I was different in Portugal because Portugal is different.

Here, we talk about taking caffeine intravenously.  As a child, I was told the early bird catches the worm. As an adult, that time is money. That quiet time is wasted time. That contemplation doesn’t pay. Not in cash, not in benefits. I happily, even eagerly, lived this way for years. After all, I’ve chosen to live in or near New York City for forty years. I kept up with the pace, sometimes created the pace, and felt like a fish out of water whenever I strayed too far west. I always insisted on enough solitude to write, but there was always that underlying pressure to produce in visible, viable ways. I gave in to the notion that visible busyness was Plan A. And Plan B.

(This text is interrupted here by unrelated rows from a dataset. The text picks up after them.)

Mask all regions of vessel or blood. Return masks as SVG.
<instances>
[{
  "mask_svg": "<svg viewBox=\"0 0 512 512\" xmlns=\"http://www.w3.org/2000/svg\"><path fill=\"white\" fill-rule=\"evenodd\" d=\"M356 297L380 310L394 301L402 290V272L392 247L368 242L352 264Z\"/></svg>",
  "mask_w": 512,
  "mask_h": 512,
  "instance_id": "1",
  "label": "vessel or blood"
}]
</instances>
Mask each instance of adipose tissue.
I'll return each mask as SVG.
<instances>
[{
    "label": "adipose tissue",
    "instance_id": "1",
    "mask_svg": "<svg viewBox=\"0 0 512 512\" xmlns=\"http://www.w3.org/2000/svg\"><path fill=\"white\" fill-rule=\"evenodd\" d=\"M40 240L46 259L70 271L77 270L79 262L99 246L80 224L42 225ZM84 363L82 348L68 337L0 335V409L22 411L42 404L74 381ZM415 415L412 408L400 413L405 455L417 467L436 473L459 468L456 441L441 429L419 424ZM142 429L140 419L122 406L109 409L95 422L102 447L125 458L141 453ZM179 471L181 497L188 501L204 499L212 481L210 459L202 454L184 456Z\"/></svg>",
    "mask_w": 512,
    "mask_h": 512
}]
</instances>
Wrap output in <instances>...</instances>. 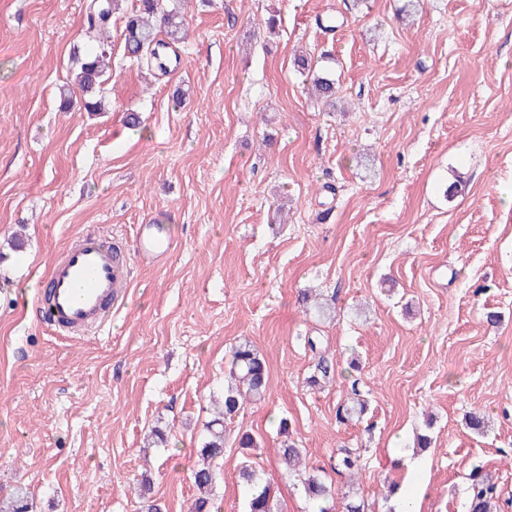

Not so in Porto, where I stopped first, or Coimbra, where I stayed longest. People seemed able to allow their days to unfold naturally. That’s not to say there weren’t schedules – the trains ran on time; stores opened on time; hotels were efficient – but no one measured out minutes. No one measured out my minutes. No one rushed me through my espresso. No one hurried me through my dinner for a next seating. People talked to each other, and to me, instead of frowning into their phones, or they sat contentedly taking in their surroundings.  I never felt measured on some activity continuum.

I liked it. And just in case you’re wondering if I was too relaxed to write, no. I wrote. I wrote a lot. I liked that, too.

A few photos. Funny thing, they make me homesick.

So many streets to explore.

 

The Old Cathedral (12th century) with its thousand-year old olive tree. Who thought to preserve this particular one?

The moody mysterious Monastery of Santa Clara-a-Velha.

Food glorious food. Some healthy: the marvelous Mercado.


Some not: every cafe.

On my last evening, I watched the moon rise above the town from the terrace of the Hotel Oslo while chatting with a couple from Amsterdam and a young fellow from Manchester, all of us toasting the lovely town.